Restate exactly, please, each line of the listing from the one with "in readable_bash.py. |" to the last, including both.

Exercise data Start Marker

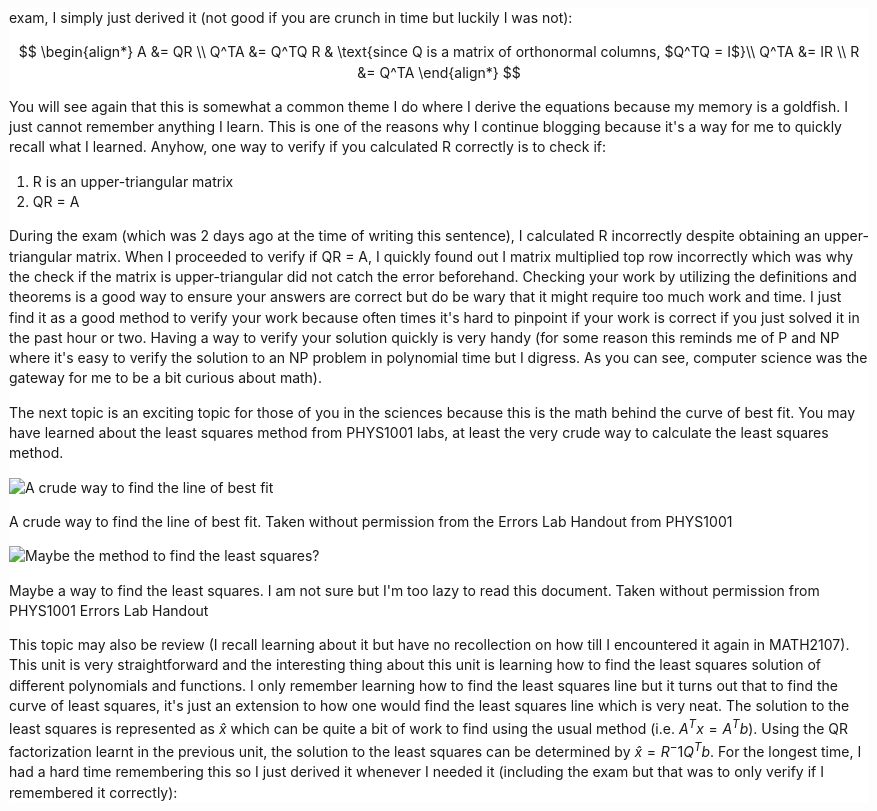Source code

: exam, I simply just derived it (not good if you are crunch in time but luckily I was not):

$$
\begin{align*}
A &= QR \\
Q^TA &= Q^TQ R & \text{since Q is a matrix of orthonormal columns, $Q^TQ = I$}\\
Q^TA &= IR \\
R &= Q^TA
\end{align*}
$$

You will see again that this is somewhat a common theme I do where I derive the equations because my memory is a goldfish. I just cannot remember anything I learn. This is one of the reasons why I continue blogging because 
it's a way for me to quickly recall what I learned. Anyhow, one way to verify if you calculated R correctly is to check if:

1. R is an upper-triangular matrix
2. QR = A

During the exam (which was 2 days ago at the time of writing this sentence), I calculated R incorrectly despite obtaining an upper-triangular matrix. When I proceeded to verify if QR = A, I quickly found out I matrix 
multiplied top row incorrectly which was why the check if the matrix is upper-triangular did not catch the error beforehand. Checking your work by utilizing the definitions and theorems is a good way 
to ensure your answers are correct but do be wary that it might require too much work and time. I just find it as a good method to verify your work because often times it's hard to pinpoint if your work is correct 
if you just solved it in the past hour or two. Having a way to verify your solution quickly is very handy (for some reason this reminds me of P and NP where it's easy to verify the solution to an NP problem in 
polynomial time but I digress. As you can see, computer science was the gateway for me to be a bit curious about math).

The next topic is an exciting topic for those of you in the sciences because this is the math behind the curve of best fit. You may have learned about the least squares method from PHYS1001 labs, at least the very crude 
way to calculate the least squares method.

![A crude way to find the line of best fit](../assets/math-physics/phys-least-square-crude.jpg)

<p class = "caption">A crude way to find the line of best fit. Taken without permission from the Errors Lab Handout from PHYS1001</p>

![Maybe the method to find the least squares?](../assets/math-physics/phys-maybe-least-squares.jpg)

<p class = "caption">Maybe a way to find the least squares. I am not sure but I'm too lazy to read this document. Taken without permission from PHYS1001 Errors Lab Handout</p>

This topic may also be review (I recall learning about it but have no recollection on how till I encountered it again in MATH2107). This unit is very straightforward and the interesting thing about 
this unit is learning how to find the least squares solution of different polynomials and functions. I only remember learning how to find the least squares line but it turns out that to find 
the curve of least squares, it's just an extension to how one would find the least squares line which is very neat. The solution to the least squares is represented as $\hat{x}$ which can be quite 
a bit of work to find using the usual method (i.e. $A^Tx = A^Tb$). Using the QR factorization learnt in the previous unit, the solution to the least squares can be determined by $\hat{x} = R^-1 Q^Tb$. For 
the longest time, I had a hard time remembering this so I just derived it whenever I needed it (including the exam but that was to only verify if I remembered it correctly):
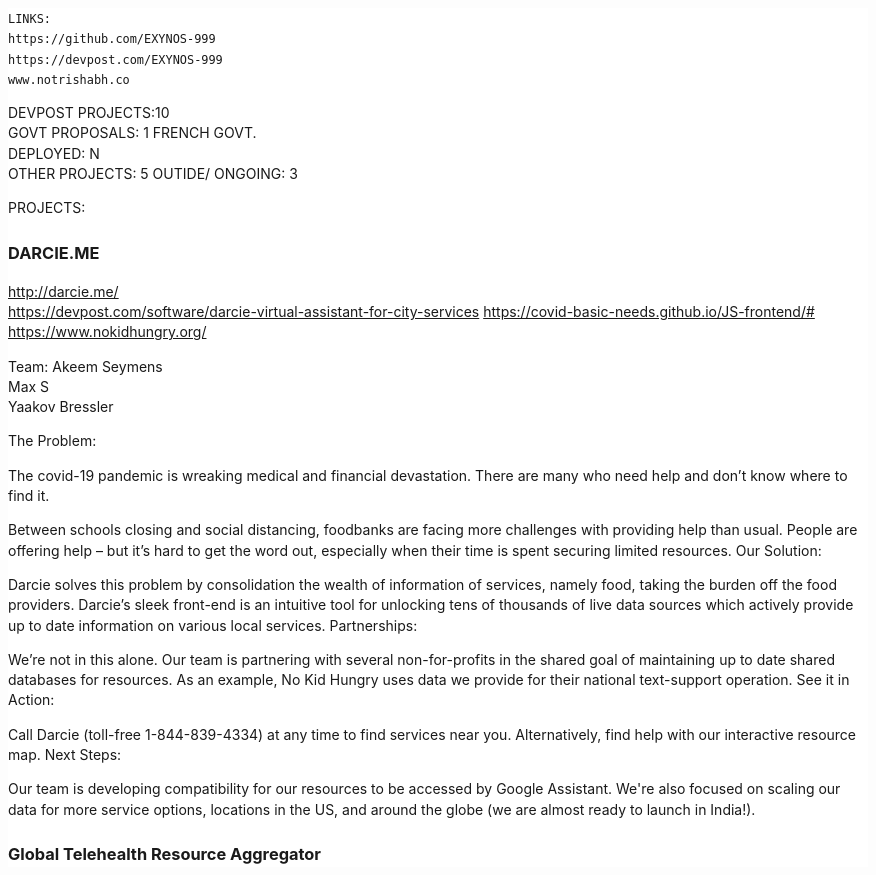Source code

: 	LINKS:  
	https://github.com/EXYNOS-999  
	https://devpost.com/EXYNOS-999  
	www.notrishabh.co
	
DEVPOST PROJECTS:10   
GOVT PROPOSALS: 1 FRENCH GOVT.  
DEPLOYED: N   
OTHER PROJECTS: 5 
OUTIDE/ ONGOING: 3

PROJECTS:

### DARCIE.ME    
http://darcie.me/  
https://devpost.com/software/darcie-virtual-assistant-for-city-services
https://covid-basic-needs.github.io/JS-frontend/#	
https://www.nokidhungry.org/

Team:
Akeem Seymens	
Max S	
Yaakov Bressler	


The Problem:

The covid-19 pandemic is wreaking medical and financial devastation. There are many who need help and don’t know where to find it.

Between schools closing and social distancing, foodbanks are facing more challenges with providing help than usual. People are offering help – but it’s hard to get the word out, especially when their time is spent securing limited resources.
Our Solution:

Darcie solves this problem by consolidation the wealth of information of services, namely food, taking the burden off the food providers. Darcie’s sleek front-end is an intuitive tool for unlocking tens of thousands of live data sources which actively provide up to date information on various local services.
Partnerships:

We’re not in this alone. Our team is partnering with several non-for-profits in the shared goal of maintaining up to date shared databases for resources. As an example, No Kid Hungry uses data we provide for their national text-support operation.
See it in Action:

Call Darcie (toll-free 1-844-839-4334) at any time to find services near you. Alternatively, find help with our interactive resource map.
Next Steps:

Our team is developing compatibility for our resources to be accessed by Google Assistant. We're also focused on scaling our data for more service options, locations in the US, and around the globe (we are almost ready to launch in India!).




### Global Telehealth Resource Aggregator
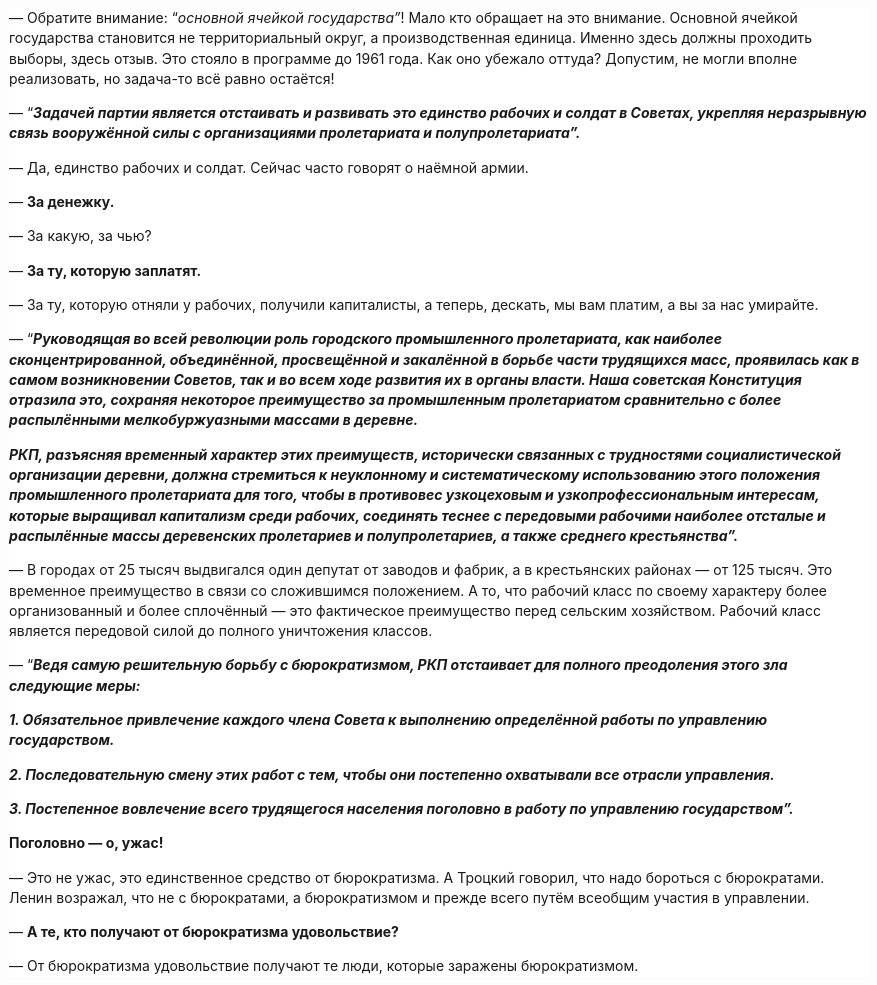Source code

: — Обратите внимание: “_основной ячейкой государства”_! Мало кто обращает на это внимание. Основной ячейкой государства становится не территориальный округ, а производственная единица. Именно здесь должны проходить выборы, здесь отзыв. Это стояло в программе до 1961 года. Как оно убежало оттуда? Допустим, не могли вполне реализовать, но задача-то всё равно остаётся!

— “**_Задачей партии является отстаивать и развивать это единство рабочих и солдат в Советах, укрепляя неразрывную связь вооружённой силы с организациями пролетариата и полупролетариата”._**

— Да, единство рабочих и солдат. Сейчас часто говорят о наёмной армии.

— **За денежку.**

— За какую, за чью?

— **За ту, которую заплатят.**

— За ту, которую отняли у рабочих, получили капиталисты, а теперь, дескать, мы вам платим, а вы за нас умирайте.

— “**_Руководящая во всей революции роль городского промышленного пролетариата, как наиболее сконцентрированной, объединённой, просвещённой и закалённой в борьбе части трудящихся масс, проявилась как в самом возникновении Советов, так и во всем ходе развития их в органы власти. Наша советская Конституция отразила это, сохраняя некоторое преимущество за промышленным пролетариатом сравнительно с более распылёнными мелкобуржуазными массами в деревне._**

**_РКП, разъясняя временный характер этих преимуществ, исторически связанных с трудностями социалистической организации деревни, должна стремиться к неуклонному и систематическому использованию этого положения промышленного пролетариата для того, чтобы в противовес узкоцеховым и узкопрофессиональным интересам, которые выращивал капитализм среди рабочих, соединять теснее с передовыми рабочими наиболее отсталые и распылённые массы деревенских пролетариев и полупролетариев, а также среднего крестьянства”._**

— В городах от 25 тысяч выдвигался один депутат от заводов и фабрик, а в крестьянских районах — от 125 тысяч. Это временное преимущество в связи со сложившимся положением. А то, что рабочий класс по своему характеру более организованный и более сплочённый — это фактическое преимущество перед сельским хозяйством. Рабочий класс является передовой силой до полного уничтожения классов.

— “**_Ведя самую решительную борьбу с бюрократизмом, РКП отстаивает для полного преодоления этого зла следующие меры:_**

**_1. Обязательное привлечение каждого члена Совета к выполнению определённой работы по управлению государством._**

**_2. Последовательную смену этих работ с тем, чтобы они постепенно охватывали все отрасли управления._**

**_3. Постепенное вовлечение всего трудящегося населения поголовно в работу по управлению государством”._**

**Поголовно — о, ужас!**

— Это не ужас, это единственное средство от бюрократизма. А Троцкий говорил, что надо бороться с бюрократами. Ленин возражал, что не с бюрократами, а бюрократизмом и прежде всего путём всеобщим участия в управлении.

— **А те, кто получают от бюрократизма удовольствие?**

— От бюрократизма удовольствие получают те люди, которые заражены бюрократизмом.
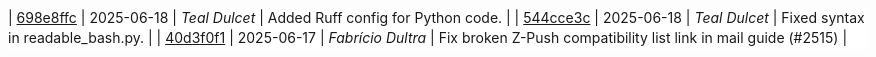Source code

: | [698e8ffc](https://github.com/downtownallday/mailinabox-ldap/commit/698e8ffc72417017fa5ef45ab75e5dc98f266d21) | 2025-06-18 | _Teal Dulcet_ | Added Ruff config for Python code. |
| [544cce3c](https://github.com/downtownallday/mailinabox-ldap/commit/544cce3cdcdd328911fcde8425ba5983cd4ce45e) | 2025-06-18 | _Teal Dulcet_ | Fixed syntax in readable_bash.py. |
| [40d3f0f1](https://github.com/downtownallday/mailinabox-ldap/commit/40d3f0f19397612877f1ef17a3a3196712fe704b) | 2025-06-17 | _Fabrício Dultra_ | Fix broken Z-Push compatibility list link in mail guide (#2515) |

Exercise data End Marker

__Exercise output__:
| [544cce3c](https://github.com/downtownallday/mailinabox-ldap/commit/544cce3cdcdd328911fcde8425ba5983cd4ce45e) | 2025-06-18 | _Teal Dulcet_ | Fixed syntax in readable_bash.py. |
| [40d3f0f1](https://github.com/downtownallday/mailinabox-ldap/commit/40d3f0f19397612877f1ef17a3a3196712fe704b) | 2025-06-17 | _Fabrício Dultra_ | Fix broken Z-Push compatibility list link in mail guide (#2515) |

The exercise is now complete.